Da stand der Mörder und Usurpator – und dank des gefundenen Testaments wusste Axilla, dass es so war – da, in Triumphkleidung, und betätigte sich der Schauspielerei! Mehr noch, er verunglimpfte damit den verstorbenen Kaiser in ihren Augen, verhöhnte seinen göttlichen Geist – wenngleich Valerian gar nicht zum Gott erhoben worden war bislang – und demonstrierte in Axillas Augen nur seine Macht über Lebende und Tote.
“Kindchen, weinen oder klatschen, nicht starren!“ forderte Axillas Sitznachbarin sie auf. Axilla glaubte, es war die Frau des Procurator ab epistulis. Oder des Praefectus Annonae, eins von beidem.
“Aber das ist... das ist... infam!“ brach es aus Axilla heraus und entgeistert schaute sie die umliegenden Damen an, die scheinbar alle zu kuschen gedachten. “Ich meine... Schauspielerei! Was kommt als nächstes? Legt er sich eine Dionysosmaske an und bespringt auf der Rostra eine barbusige Sklavin mit einem umgeschnallten, riesigen Phallus?“ zutrauen würde Axilla es ihm. Der Beruf des Schauspielers galt nicht umsonst als das niedrigste der niedrigen Gewerbe, auf einer Stufe mit Dieben – die sie auch oft waren – und Lupae – die sie ganz sicher waren – und Gladiatoren, aber weit weniger angesehen.

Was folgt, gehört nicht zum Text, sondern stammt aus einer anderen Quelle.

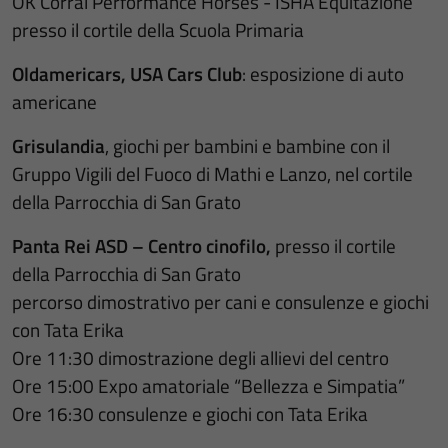
OK Corral Performance Horses - ISHA Equitazione
presso il cortile della Scuola Primaria
Oldamericars, USA Cars Club
: esposizione di auto
americane
Grisulandia
, giochi per bambini e bambine con il
Gruppo Vigili del Fuoco di Mathi e Lanzo,
nel cortile
della Parrocchia di San Grato
Panta Rei ASD – Centro cinofilo,
presso il cortile
della Parrocchia di San Grato
percorso dimostrativo per cani e consulenze e giochi
con Tata Erika
Ore 11:30 dimostrazione degli allievi del centro
Ore 15:00 Expo amatoriale “Bellezza e Simpatia”
Ore 16:30 consulenze e giochi con Tata Erika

“Sei still, man hört dich noch. Er ist der neue Kaiser“, meinte die Frau nur maßregelnd und machte damit jeden Hauch von rechtschaffener Empörung zunichte.

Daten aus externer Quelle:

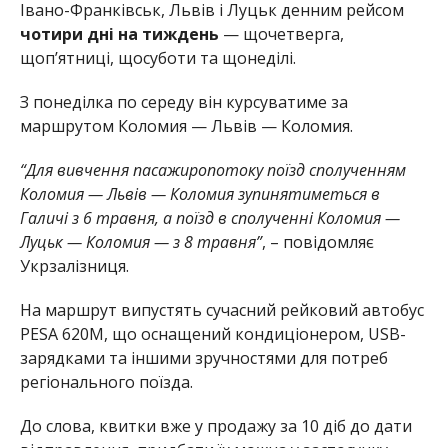
Івано-Франківськ, Львів і Луцьк денним рейсом
чотири дні на тиждень
— щочетверга,
щоп’ятниці, щосуботи та щонеділі.
З понеділка по середу він курсуватиме за
маршрутом Коломия — Львів — Коломия.
“Для вивчення пасажиропотоку поїзд сполученням
Коломия — Львів — Коломия зупинятиметься в
Галичі з 6 травня, а поїзд в сполученні Коломия —
Луцьк — Коломия — з 8 травня”
, – повідомляє
Укрзалізниця.
На маршрут випустять сучасний рейковий автобус
PESA 620M, що оснащений кондиціонером, USB-
зарядками та іншими зручностями для потреб
регіонального поїзда.
До слова, квитки вже у продажу за 10 діб до дати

Axilla biss die Zähne zusammen und betrachtete das Schauspiel, versuchte sich nichts von ihrem Ekel und ihrem Mitleid für die Verstorbenen angesichts dieser Handlungen anmerken zu lassen. Wenigstens ist er so dick, dass er sich wohl in keine Gladiatorenrüstung quetschen wird, dachte sie und versuchte sich damit zu beruhigen, was aber nur halb gelang. Der arme Valerianus. Axilla hoffte, dass sein Geist den Palatin durchspuken würde und den Vescularier krank machen würde. Es wäre nur gerecht.